My daughter’s advice is to bring ponchos to WDW during the rainy seasons. Ponchos don’t take up much space & only cost a couple bucks at Walmart.
The one time I went there I was really nice just because I felt so bad for the Cast members. Being stuck in a giant Goofy outfit when it’s 101* and 99% humidity? I still don’t know how a person could survive that.
Interesting, when I was there they suggested the opposite: Magic Kingdom in the afternoon, Epcot in the morning. The reason we were told was parents took their kids to “Magic Kingdom” first and Epcot for/after lunch. By early evening Magic Kingdom is much calmer than Epcot due to the laser/fireworks show Epcot has. But I haven’t been there since that Animal Park was built. I’m sure thigs have changed so don’t listen to me.
Crystal Palace in the Magic Kingdom is also a good character breakfast to do. Usually if you make a reservation in advance you can get in BEFORE the park opens, which is AWESOME for taking pictures. It’s extremely popular for breakfast but if you don’t have a reservation, don’t panic, just get there before the park opens, watch the opening ceremony, then when the gates open walk as fast as you can and make a bee-line for it (go down Main Street and when the shops end take a left, you’ll probably see people messing about out front) and head right to the little window where they take your name and ask if they can seat you.

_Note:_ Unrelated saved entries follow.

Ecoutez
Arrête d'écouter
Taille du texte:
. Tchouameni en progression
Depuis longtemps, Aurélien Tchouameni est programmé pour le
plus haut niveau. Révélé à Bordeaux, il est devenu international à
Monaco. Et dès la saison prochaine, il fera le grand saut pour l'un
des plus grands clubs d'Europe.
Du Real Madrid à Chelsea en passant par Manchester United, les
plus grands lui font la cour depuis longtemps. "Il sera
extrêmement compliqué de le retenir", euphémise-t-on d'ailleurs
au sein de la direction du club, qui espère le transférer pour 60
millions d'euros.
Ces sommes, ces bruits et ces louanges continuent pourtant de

Absolutely get the park hopper because Animal Kingdom and the water parks close at 5 almost every day so unless you want to be hanging out at your resort, you’ll want to hit Epcot, Magic Kingdom, or Disney Hollywood Studios. Also while the resorts have good restaurants, hands down the best ones are at Epcot in the World Showcase. I personally love San Angel Inn at Mexico (I haven’t tried the new one there yet), Le Cellier at Canada (it’s actually possible you might NOT need reservations for this one since they went 2 dining credits, but before then it was IMPOSSIBLE to walk up there), and Restaurant Marrakesh in Morocco. We usually start the day at one park then head to Epcot to eat dinner.
The bit about Toy Story Mania being insane is absolutely true. Get there when the park opens, get a fast pass for everyone, then get in line. It will probably be the only two times you get to ride that thing. It’s fun, don’t get me wrong, but not worth the ridiculous wait time. The good news from it is that wait times at the Tower of Terror and the Rockin’ Roller Coaster are like non-existant these days. Sadly I think Star Tours is closed until May. Eat lunch but not dinner at the Sci-Fi diner, it’s a cute experience. Orbiting Oreos is my favorite alcoholic drink in all the parks and it’s served there. Soooo gooood.
Catch the fireworks display at least once in each park. Might be hard to do with a four year old, but worth it. Then laugh at all the other people who aren’t taking a break in the afternoon who have to deal with screaming kids who want to go to bed.